Material for this exercise ::
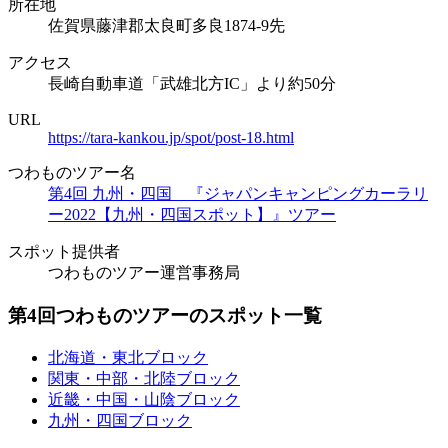
所在地
佐賀県藤津郡太良町多良1874-9先
アクセス
長崎自動車道「武雄北方IC」より約50分
URL
https://tara-kankou.jp/spot/post-18.html
つわものツアー名
第4回 九州・四国 『ジャパンキャンピングカーラリ
ー2022【九州・四国スポット】』ツアー
スポット提供者
つわものツアー運営事務局
第4回つわものツアーのスポット一覧
北海道・東北ブロック
関東・中部・北陸ブロック
近畿・中国・山陰ブロック
九州・四国ブロック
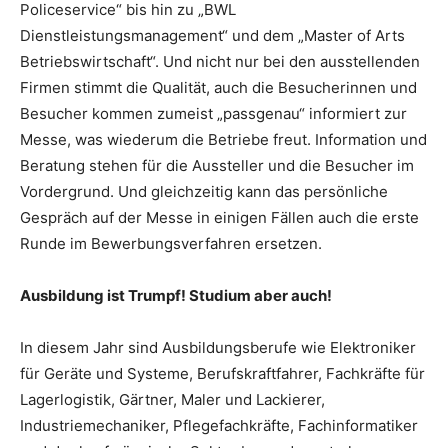
Policeservice“ bis hin zu „BWL
Dienstleistungsmanagement“ und dem „Master of Arts
Betriebswirtschaft“. Und nicht nur bei den ausstellenden
Firmen stimmt die Qualität, auch die Besucherinnen und
Besucher kommen zumeist „passgenau“ informiert zur
Messe, was wiederum die Betriebe freut. Information und
Beratung stehen für die Aussteller und die Besucher im
Vordergrund. Und gleichzeitig kann das persönliche
Gespräch auf der Messe in einigen Fällen auch die erste
Runde im Bewerbungsverfahren ersetzen.
Ausbildung ist Trumpf! Studium aber auch!
In diesem Jahr sind Ausbildungsberufe wie Elektroniker
für Geräte und Systeme, Berufskraftfahrer, Fachkräfte für
Lagerlogistik, Gärtner, Maler und Lackierer,
Industriemechaniker, Pflegefachkräfte, Fachinformatiker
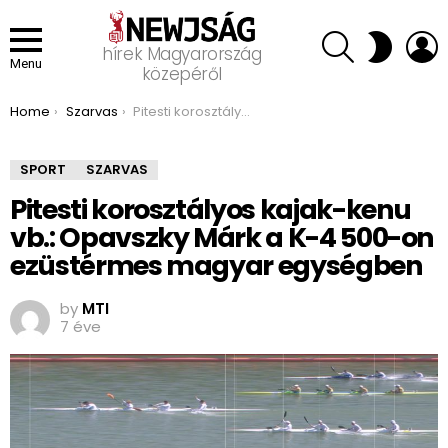
SEARCH
L
SWITCH
hírek Magyarország
SKIN
Menu
közepéről
You are here:
Home
Szarvas
Pitesti korosztályos kajak-kenu vb.: Opavszky Márk a K-4 500-on ezüstérmes magyar egységben
SPORT
SZARVAS
Pitesti korosztályos kajak-kenu
vb.: Opavszky Márk a K-4 500-on
ezüstérmes magyar egységben
by
MTI
7 éve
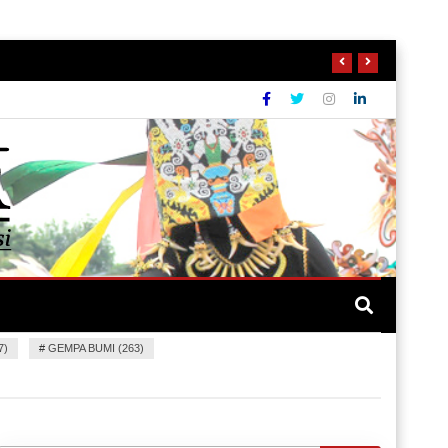
7)
#
GEMPA BUMI (263)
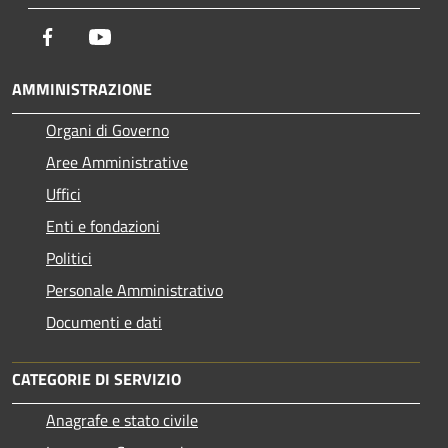
Facebook
Youtube
AMMINISTRAZIONE
Organi di Governo
Aree Amministrative
Uffici
Enti e fondazioni
Politici
Personale Amministrativo
Documenti e dati
CATEGORIE DI SERVIZIO
Anagrafe e stato civile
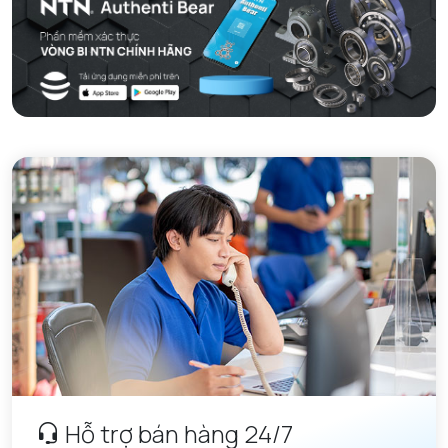
Hỗ trợ bán hàng 24/7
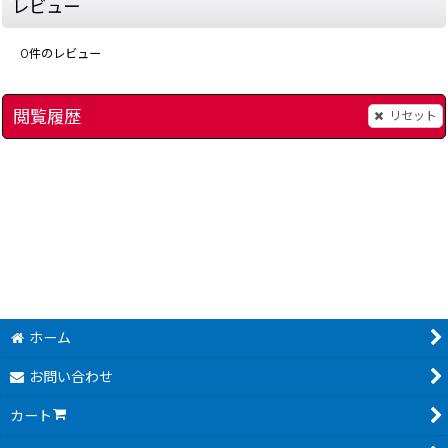
レビュー
0
件のレビュー
閲覧履歴
リセット
]
超ウルトラ技 '90・秋のスペシャルコレクション154
超ウルトラ技 決定版 
[
6733-90-1
1,480
1,680
円
円
(税込)
(税込)
ホーム
お問い合わせ
カート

Task details ::
Restate the entries word for word, though any image they contain should not appear.

Answer space ::
所在地
佐賀県藤津郡太良町多良1874-9先
アクセス
長崎自動車道「武雄北方IC」より約50分
URL
https://tara-kankou.jp/spot/post-18.html
つわものツアー名
第4回 九州・四国 『ジャパンキャンピングカーラリ
ー2022【九州・四国スポット】』ツアー
スポット提供者
つわものツアー運営事務局
第4回つわものツアーのスポット一覧
北海道・東北ブロック
関東・中部・北陸ブロック
近畿・中国・山陰ブロック
九州・四国ブロック
Policeservice“ bis hin zu „BWL
Dienstleistungsmanagement“ und dem „Master of Arts
Betriebswirtschaft“. Und nicht nur bei den ausstellenden
Firmen stimmt die Qualität, auch die Besucherinnen und
Besucher kommen zumeist „passgenau“ informiert zur
Messe, was wiederum die Betriebe freut. Information und
Beratung stehen für die Aussteller und die Besucher im
Vordergrund. Und gleichzeitig kann das persönliche
Gespräch auf der Messe in einigen Fällen auch die erste
Runde im Bewerbungsverfahren ersetzen.
Ausbildung ist Trumpf! Studium aber auch!
In diesem Jahr sind Ausbildungsberufe wie Elektroniker
für Geräte und Systeme, Berufskraftfahrer, Fachkräfte für
Lagerlogistik, Gärtner, Maler und Lackierer,
Industriemechaniker, Pflegefachkräfte, Fachinformatiker
SEARCH
L
SWITCH
hírek Magyarország
SKIN
Menu
közepéről
You are here:
Home
Szarvas
Pitesti korosztályos kajak-kenu vb.: Opavszky Márk a K-4 500-on ezüstérmes magyar egységben
SPORT
SZARVAS
Pitesti korosztályos kajak-kenu
vb.: Opavszky Márk a K-4 500-on
ezüstérmes magyar egységben
by
MTI
7 éve
7)
#
GEMPA BUMI (263)
Facebook
Youtube
AMMINISTRAZIONE
Organi di Governo
Aree Amministrative
Uffici
Enti e fondazioni
Politici
Personale Amministrativo
Documenti e dati
CATEGORIE DI SERVIZIO
Anagrafe e stato civile
Hỗ trợ bán hàng 24/7
レビュー
0
件のレビュー
閲覧履歴
リセット
]
超ウルトラ技 '90・秋のスペシャルコレクション154
超ウルトラ技 決定版 
[
6733-90-1
1,480
1,680
円
円
(税込)
(税込)
ホーム
お問い合わせ
カート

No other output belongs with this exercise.